Alan Schankel, managing director at Janney Capital Markets, says that issuance has been so light this year that the outstanding volume of the total muni market at year-end could actually be less than at the beginning.

“The total amount of maturing muni debt in 2011 is expected to be in the $250 billion range, so with new-issue volume on a $200 billion pace, the year could end with fewer bonds outstanding year-over-year,” he wrote Thursday. “Even if the new supply pace accelerates, as we expect, there should be enough reinvestment demand to absorb supply.”

A major factor going forward is what impact the Federal Reserve could have as its second round of quantitative easing concludes June 30.

The monetary program has been focused on purchasing Treasuries in the five- to seven-year range, so analysts at Citi point out that buying pressure in those areas is likely to weaken, leading to lower prices and a flatter yield curve.

“Correspondingly, we expect AAA MMD flattening to remain the dominant theme, thus mirroring the flattening of the Treasury curve,” they wrote in a research note this week.

Citi’s preferred strategy continues to be purchasing longer-term tax-exempts while selling five-year munis, in the expectation that the yield curve will flatten out.

“In the environment of low rates, yield-hungry investors are increasingly looking at the long end of the curve for yield pickup, and the continue paucity of long-dated supply will serve to support long-date dated bonds,” they wrote.

The Bond Buyer’s 20-bond general obligation index of 20-year GO yields declined eight basis points this week, to 4.61%, a 24-week low. The 11-bond GO index of higher-grade 20-year GO yields dropped eight basis points this week, to 4.35%, also a  24-week low.

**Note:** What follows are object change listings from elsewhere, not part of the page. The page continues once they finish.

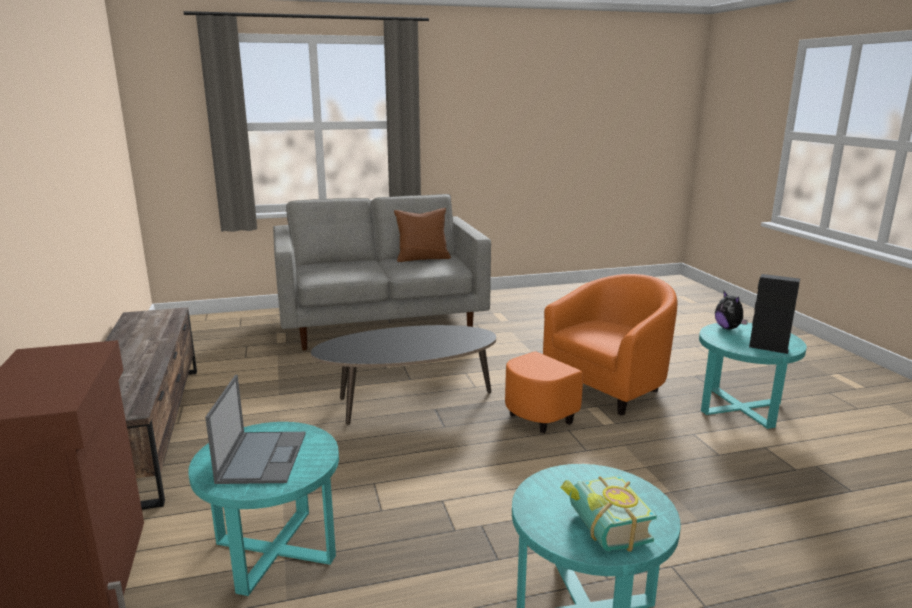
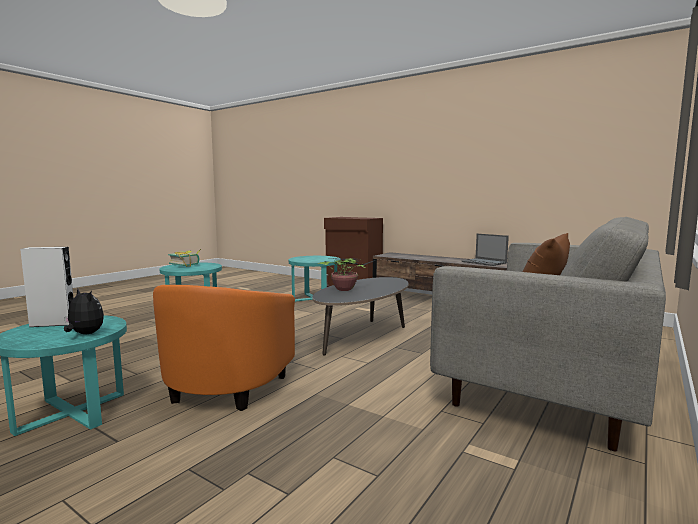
camera: 140 degrees right, 10 degrees down
laptop [205,375,306,484] -> laptop moved to [462,234,509,266]
black speaker [749,274,800,354] -> white speaker [20,247,74,327]
none -> potted plant [318,258,375,291]

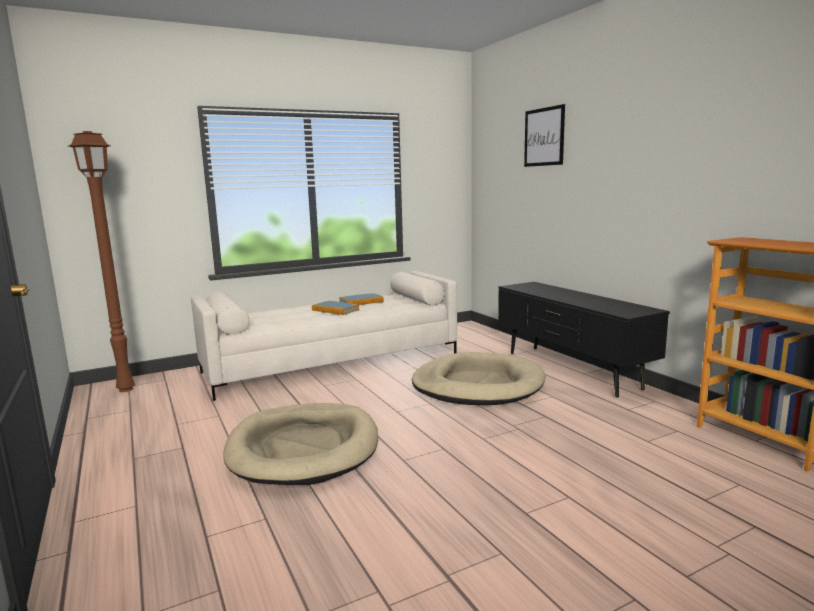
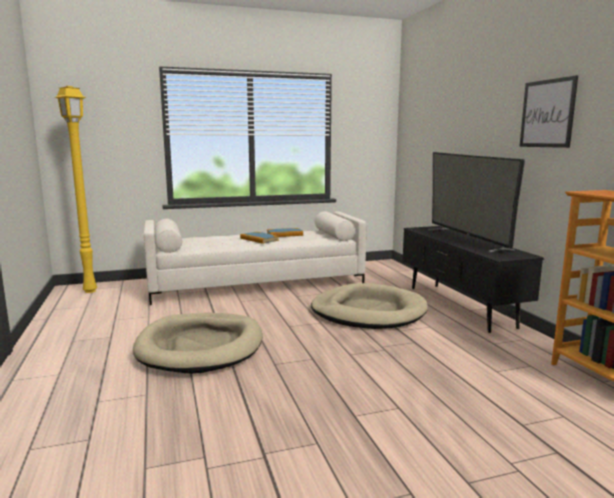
camera: 10 degrees right, 0 degrees up
brown floor lamp [69,131,135,392] -> yellow floor lamp [54,86,97,293]
picture [524,104,565,167] -> picture moved to [520,75,578,148]
none -> television [428,152,525,253]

The Revenue Bond Index, which measures 30-year revenue bond yields, declined four basis points this week to 5.41%, a 19-week low. The Bond Buyer’s One-Year Note Index dropped three basis points this week to 0.43%, a 33-week low.

The average weekly yield to maturity of the Bond Buyer Municipal Bond Index, which is based on 40 long-term bond prices, declined six basis points to 5.46%, the lowest since Dec. 9, 2010.